▶ Required work
All that is wanted is the exact text of each line from the one with "I am building" to the close of the listing, ends included.

* * * * * * * * *

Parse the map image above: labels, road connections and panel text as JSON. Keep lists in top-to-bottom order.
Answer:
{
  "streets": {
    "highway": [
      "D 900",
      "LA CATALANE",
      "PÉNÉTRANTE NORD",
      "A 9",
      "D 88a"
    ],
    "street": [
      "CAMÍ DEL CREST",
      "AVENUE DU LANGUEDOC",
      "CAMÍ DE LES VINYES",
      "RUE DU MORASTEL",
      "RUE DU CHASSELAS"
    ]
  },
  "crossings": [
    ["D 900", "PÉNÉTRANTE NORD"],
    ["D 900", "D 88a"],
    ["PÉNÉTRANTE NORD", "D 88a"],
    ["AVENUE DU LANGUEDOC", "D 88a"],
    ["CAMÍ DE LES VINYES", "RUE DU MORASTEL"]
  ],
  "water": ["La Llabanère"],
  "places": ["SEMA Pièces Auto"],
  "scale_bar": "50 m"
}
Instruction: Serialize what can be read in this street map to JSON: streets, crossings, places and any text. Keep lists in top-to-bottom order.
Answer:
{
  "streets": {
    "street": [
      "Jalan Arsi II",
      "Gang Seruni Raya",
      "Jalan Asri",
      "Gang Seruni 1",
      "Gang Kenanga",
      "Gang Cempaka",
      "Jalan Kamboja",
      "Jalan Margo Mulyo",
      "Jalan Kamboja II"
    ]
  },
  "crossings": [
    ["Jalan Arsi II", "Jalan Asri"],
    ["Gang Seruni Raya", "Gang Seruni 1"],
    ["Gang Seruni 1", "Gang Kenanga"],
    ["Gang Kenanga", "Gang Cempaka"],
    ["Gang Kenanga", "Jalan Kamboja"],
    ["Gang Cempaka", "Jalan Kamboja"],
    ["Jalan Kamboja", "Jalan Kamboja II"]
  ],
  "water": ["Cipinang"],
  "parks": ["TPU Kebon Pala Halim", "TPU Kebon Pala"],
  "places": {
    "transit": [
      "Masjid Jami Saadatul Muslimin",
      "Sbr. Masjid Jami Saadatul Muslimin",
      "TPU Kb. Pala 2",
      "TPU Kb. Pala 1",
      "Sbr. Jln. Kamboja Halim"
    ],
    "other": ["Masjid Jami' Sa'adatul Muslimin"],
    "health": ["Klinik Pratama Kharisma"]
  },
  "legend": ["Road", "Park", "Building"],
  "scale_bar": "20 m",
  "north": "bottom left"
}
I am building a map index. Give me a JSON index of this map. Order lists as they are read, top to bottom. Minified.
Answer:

* * * * * * * * *

▶ Completed task
I am building a map index. Give me a JSON index of this map. Order lists as they are read, top to bottom. Minified.
Answer:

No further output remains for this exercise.